Green AI: A Preliminary Empirical Study on Energy Consumption in DL Models Across Different Runtime Infrastructures
Negar Alizadeh, Fernando Castor
TL;DR
The paper addresses the energy efficiency of DL inference across diverse runtime infrastructures, including PyTorch, TensorFlow, MXNet, and ONNX Runtime, and examines how ONNX and execution providers like CUDA and TensorRT influence performance and energy for ResNet-50, MobileNetV2, and BERT-base-uncased. Using two batch sizes and careful energy measurements on an RTX 3070, the study reveals a near-perfect correlation between total energy and inference time ($\rho=0.99$, $p<0.0001$) and demonstrates that no single framework consistently dominates across models and configurations; MXNet can excel for vision at batch size 1, while PyTorch can be best for BERT, and ONNX often—but not always—yields improvements.
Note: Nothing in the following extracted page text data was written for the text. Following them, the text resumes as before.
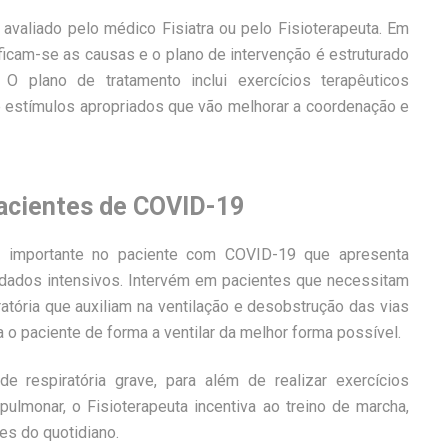
r avaliado pelo médico Fisiatra ou pelo Fisioterapeuta. Em
tificam-se as causas e o plano de intervenção é estruturado
O plano de tratamento inclui exercícios terapêuticos
 e estímulos apropriados que vão melhorar a coordenação e
pacientes de COVID-19
 importante no paciente com COVID-19 que apresenta
uidados intensivos. Intervém em pacientes que necessitam
iratória que auxiliam na ventilação e desobstrução das vias
na o paciente de forma a ventilar da melhor forma possível.
 respiratória grave, para além de realizar exercícios
ulmonar, o Fisioterapeuta incentiva ao treino de marcha,
es do quotidiano.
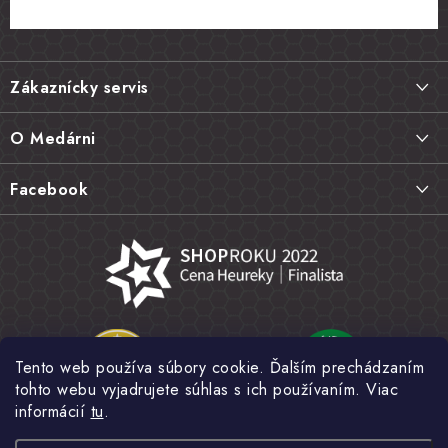
Z
á
Zákaznícky servis
p
ä
Doprava a platba
O Medárni
t
Vrátenie tovaru, výmena a reklamácie
i
Kontakt
Facebook
e
Najčastejšie otázky FAQ
Náš príbeh
Hodnotenie obchodu
Kamenná predajňa
Obchodné podmienky
Články
Ochrana osobných údajov
Napísali o nás
Veľkoobchod
Tento web používa súbory cookie. Ďalším prechádzaním
Fotogaléria
tohto webu vyjadrujete súhlas s ich používaním. Viac
Novinky
informácií
tu
.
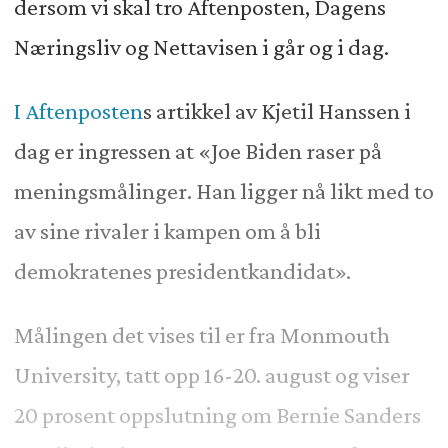
dersom vi skal tro Aftenposten, Dagens
Næringsliv og Nettavisen i går og i dag.
I Aftenposten
s artikkel av Kjetil Hanssen i
dag er ingressen at «Joe Biden raser på
meningsmålinger. Han ligger nå likt med to
av sine rivaler i kampen om å bli
demokratenes presidentkandidat».
Målingen det vises til er fra Monmouth
University, tatt opp 16-20. august og viser
20 prosent oppslutning om Bernie Sanders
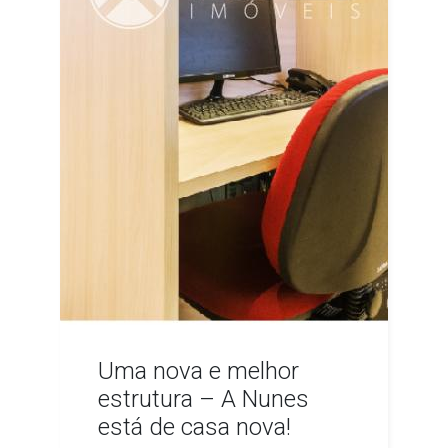
Uma nova e melhor
estrutura – A Nunes
está de casa nova!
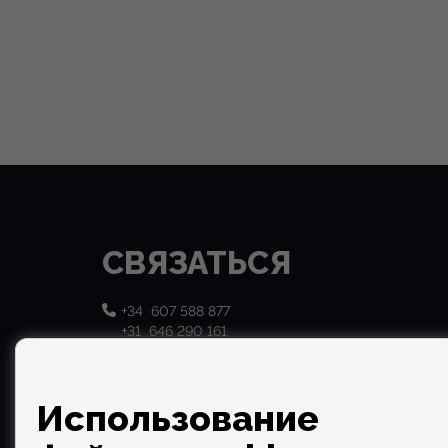
СВЯЗАТЬСЯ
+34 607 588 877
+31 646 290 161
info@cds-properties.com
Использование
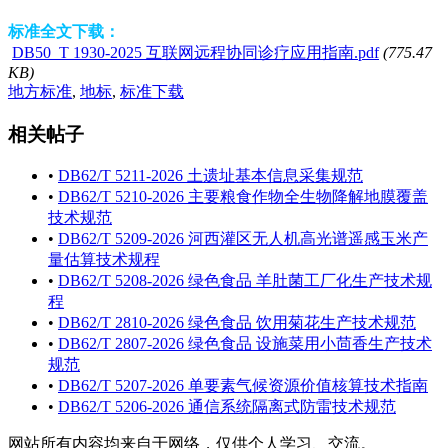
标准全文下载：
DB50_T 1930-2025 互联网远程协同诊疗应用指南.pdf
(775.47
KB)
地方标准
,
地标
,
标准下载
相关帖子
•
DB62/T 5211-2026 土遗址基本信息采集规范
•
DB62/T 5210-2026 主要粮食作物全生物降解地膜覆盖
技术规范
•
DB62/T 5209-2026 河西灌区无人机高光谱遥感玉米产
量估算技术规程
•
DB62/T 5208-2026 绿色食品 羊肚菌工厂化生产技术规
程
•
DB62/T 2810-2026 绿色食品 饮用菊花生产技术规范
•
DB62/T 2807-2026 绿色食品 设施菜用小茴香生产技术
规范
•
DB62/T 5207-2026 单要素气候资源价值核算技术指南
•
DB62/T 5206-2026 通信系统隔离式防雷技术规范
网站所有内容均来自于网络，仅供个人学习、交流。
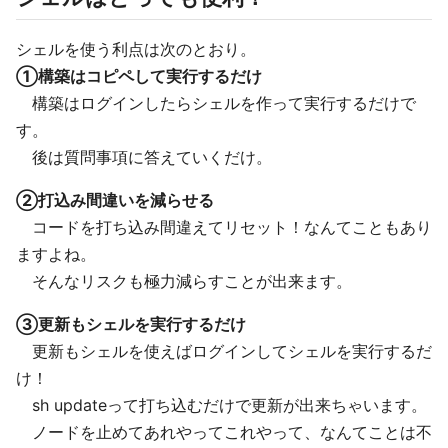
シェルを使う利点は次のとおり。
①構築はコピペして実行するだけ
構築はログインしたらシェルを作って実行するだけで
す。
後は質問事項に答えていくだけ。
②打込み間違いを減らせる
コードを打ち込み間違えてリセット！なんてこともあり
ますよね。
そんなリスクも極力減らすことが出来ます。
③更新もシェルを実行するだけ
更新もシェルを使えばログインしてシェルを実行するだ
け！
sh updateって打ち込むだけで更新が出来ちゃいます。
ノードを止めてあれやってこれやって、なんてことは不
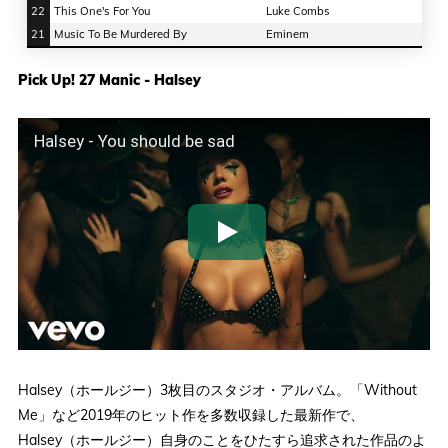
22
This One's For You
Luke Combs
21
Music To Be Murdered By
Eminem
Pick Up! 27 Manic - Halsey
Halsey - You should be sad
Halsey（ホールジー）3枚目のスタジオ・アルバム。「Without
Me」など2019年のヒット作を多数収録した最新作で、
Halsey（ホールジー）自身のことをひたすら追求された作品のよ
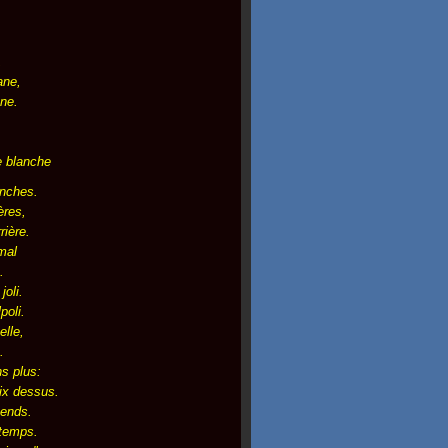
,
ane,
ne.
te blanche
anches.
ères,
rière.
mal
.
joli.
poli.
lle,
.
ns plus:
oix dessus.
tends.
gtemps.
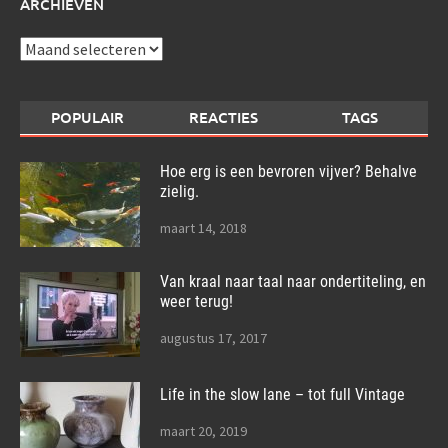
ARCHIEVEN
Archieven
POPULAIR
REACTIES
TAGS
Hoe erg is een bevroren vijver? Behalve
zielig.
maart 14, 2018
Van kraal naar taal naar ondertiteling, en
weer terug!
augustus 17, 2017
Life in the slow lane – tot full Vintage
maart 20, 2019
TensorRT generally outperforms CUDA in both energy and latency, with substantial gains for MXNet and PyTorch and mixed outcomes for TensorFlow. The work highlights the nuanced and model-dependent nature of energy efficiency in DL runtime infrastructures and points to future directions, including broader model coverage, multiple client languages, and deeper exploration of runtime optimizations. Overall, practitioners should empirically evaluate frameworks, ONNX, and execution providers for their specific use cases to balance energy, latency, and accuracy.
Abstract
Deep Learning (DL) frameworks such as PyTorch and TensorFlow include runtime infrastructures responsible for executing trained models on target hardware, managing memory, data transfers, and multi-accelerator execution, if applicable. Additionally, it is a common practice to deploy pre-trained models on environments distinct from their native development settings. This led to the introduction of interchange formats such as ONNX, which includes its runtime infrastructure, and ONNX Runtime, which work as standard formats that can be used across diverse DL frameworks and languages. Even though these runtime infrastructures have a great impact on inference performance, no previous paper has investigated their energy efficiency. In this study, we monitor the energy consumption and inference time in the runtime infrastructures of three well-known DL frameworks as well as ONNX, using three various DL models. To have nuance in our investigation, we also examine the impact of using different execution providers. We find out that the performance and energy efficiency of DL are difficult to predict. One framework, MXNet, outperforms both PyTorch and TensorFlow for the computer vision models using batch size 1, due to efficient GPU usage and thus low CPU usage. However, batch size 64 makes PyTorch and MXNet practically indistinguishable, while TensorFlow is outperformed consistently. For BERT, PyTorch exhibits the best performance. Converting the models to ONNX yields significant performance improvements in the majority of cases. Finally, in our preliminary investigation of execution providers, we observe that TensorRT always outperforms CUDA.